Monday, June 20, 2016

Identity formation in children with ASD: are you a cat or a horse?

Today’s blog is in answer to a query received by me regarding how to facilitate identity formation in a 13 year old with autism.The teenager in question, lets call her Penny, has severe challenges with theory of mind i.e. relating to/understanding another persons state of mind and responding to it appropriately. Hence Penny frequently misreads tonal variations in others speech, such as when she says to me, “ Ms. Huma why are you screaming” and/ or “don’t make fun of me”, when I am only trying to explain something to her in a deliberate tone. Another example of Penny’s struggle with appropriate social skills is when she made a loud comment about a child’s oversized teeth and called him ‘bugs bunny’ on his face, not realising how he would feel. On being told that her comment had been hurtful she insisted that she was only telling the truth. This is also referred to as ‘mind blindness' and is typical feature of the Autism Spectrum Disorders found in varying degrees in individuals with autism.

Penny goes to a mainstream school where owing to her brash and self-focused attitude, forming friendships with other children is a struggle. She has expressed her loneliness in school and helplessness in relating to others through her artwork in the art therapy sessions that she comes to me for once a week. Judging by my communication with her, it is evident that just as Penny lacks insight into others, she has very limited awareness of herself as well. 

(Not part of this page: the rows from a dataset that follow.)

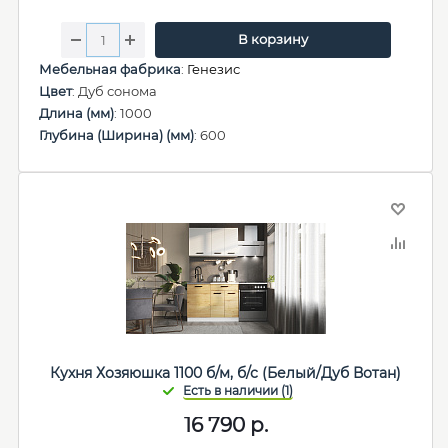
В корзину
Мебельная фабрика
:
Генезис
Цвет
: Дуб сонома
Длина (мм)
: 1000
Глубина (Ширина) (мм)
: 600
Кухня Хозяюшка 1100 б/м, б/с (Белый/Дуб Вотан)
16 790
р.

Penny is at the cusp of what Erik Erikson, in his theory of psychosocial development,  calls the stage of ‘identity vs role confusion’. According to Erikson’s lifespan theory of development this stage lasts from 12-18 years of age (adolescence) and is crucial for identity formtaion. During this time, youngsters are trying to gain independence, relationships with peers become very important, and fitting in with others are the main goals of this period.

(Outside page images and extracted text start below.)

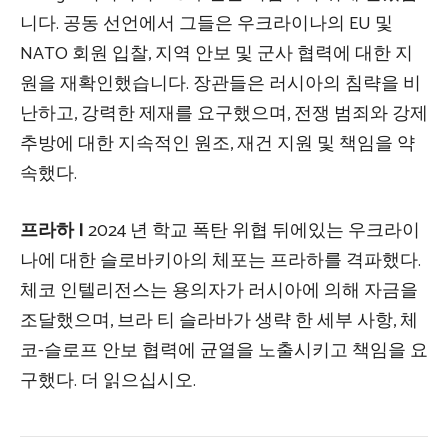
니다. 공동 선언에서 그들은 우크라이나의 EU 및
NATO 회원 입찰, 지역 안보 및 군사 협력에 대한 지
원을 재확인했습니다. 장관들은 러시아의 침략을 비
난하고, 강력한 제재를 요구했으며, 전쟁 범죄와 강제
추방에 대한 지속적인 원조, 재건 지원 및 책임을 약
속했다.
프라하 |
2024 년 학교 폭탄 위협 뒤에있는 우크라이
나에 대한 슬로바키아의 체포는 프라하를 격파했다.
체코 인텔리전스는 용의자가 러시아에 의해 자금을
조달했으며, 브라 티 슬라바가 생략 한 세부 사항, 체
코-슬로프 안보 협력에 균열을 노출시키고 책임을 요
구했다. 더 읽으십시오.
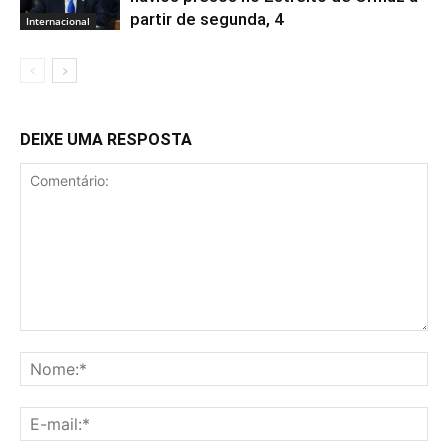
partir de segunda, 4
Internacional
DEIXE UMA RESPOSTA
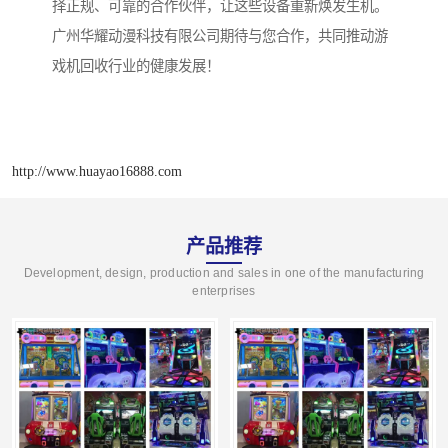
择正规、可靠的合作伙伴，让这些设备重新焕发生机。
广州华耀动漫科技有限公司期待与您合作，共同推动游
戏机回收行业的健康发展！
http://www.huayao16888.com
产品推荐
Development, design, production and sales in one of the manufacturing
enterprises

But in Penny’s case, her diagnoses of autism puts her in a very precarious situation where  her chances of achieving success in the aforementioned psychosocial stage of her life are hugely challenged by her condition. Failure to develop a healthy sense of identity may put Penny in danger of developing a low-self esteem and lack of confidence which can lead to a sense of failure, isolation and perhaps even depression.

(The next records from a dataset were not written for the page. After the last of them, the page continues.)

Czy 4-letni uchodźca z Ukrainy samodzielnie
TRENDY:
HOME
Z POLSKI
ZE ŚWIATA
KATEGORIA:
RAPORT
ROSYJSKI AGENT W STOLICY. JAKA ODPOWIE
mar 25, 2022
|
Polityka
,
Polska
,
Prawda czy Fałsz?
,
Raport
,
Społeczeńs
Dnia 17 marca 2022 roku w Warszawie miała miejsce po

So how to help Penny develop: self-awareness (who am I?), acceptance of the self (I have challenges that many others don’t) and goals for her future (I also have many strengths that I can build on).

Below are a few ideas that I would like to share with you. As an *art therapist I would incorporate the following in my sessions but the idea behind each directive can be adapted to other modes of interaction such as  games, social stories and role playing etc.

  •       Draw yourself as an animal/animals. What qualities or weaknesses within the animal/s do you associate with?

  •       Divide a paper in quarters. Draw yourself as a child in one1/4, as you are now in the next,  how you see yourself after 10 years and then 25 and so on.

  •       Draw a self portrait of yourself on one side of the paper and on the other how you think others see you.

  •       Draw yourself as an animal, plant or object in an environment.

  •       Draw all the things you like about yourself in a circle and the ones that you don’t like outside the circle. Now transform one of the things that you don’t like into something that you like.

 The above directives could help Penny gain some insight into herself by tapping into her subconscious through her artwork and then analysing it with her to help her with self-awareness. Frankly, these exercises could work for anyone, you and me including but especially for Penny who may be more visual than auditory as most children on the spectrum are.

All stages of life are interdependent and we hope that all our children pass through each successfully, but as parents of special needs children, we know that the effort that we need to put in is significantly more at each stage. Hence, educate yourself  in order to empower yourself and your child to conquer each and every stage. Penny or your child or mine may never fit in with others or have friends to hang out with,  but  they can face all of these difficulties if they are proud of and believe in who they are . Instead of changing them to become ‘us’ let’s celebrate their differences. Yes, we must equip them with skills that we all humans need to live in society but let’s love them for who they are right now and not what we want them to become.


*Art therapy can only be conducted by a qualified art therapist.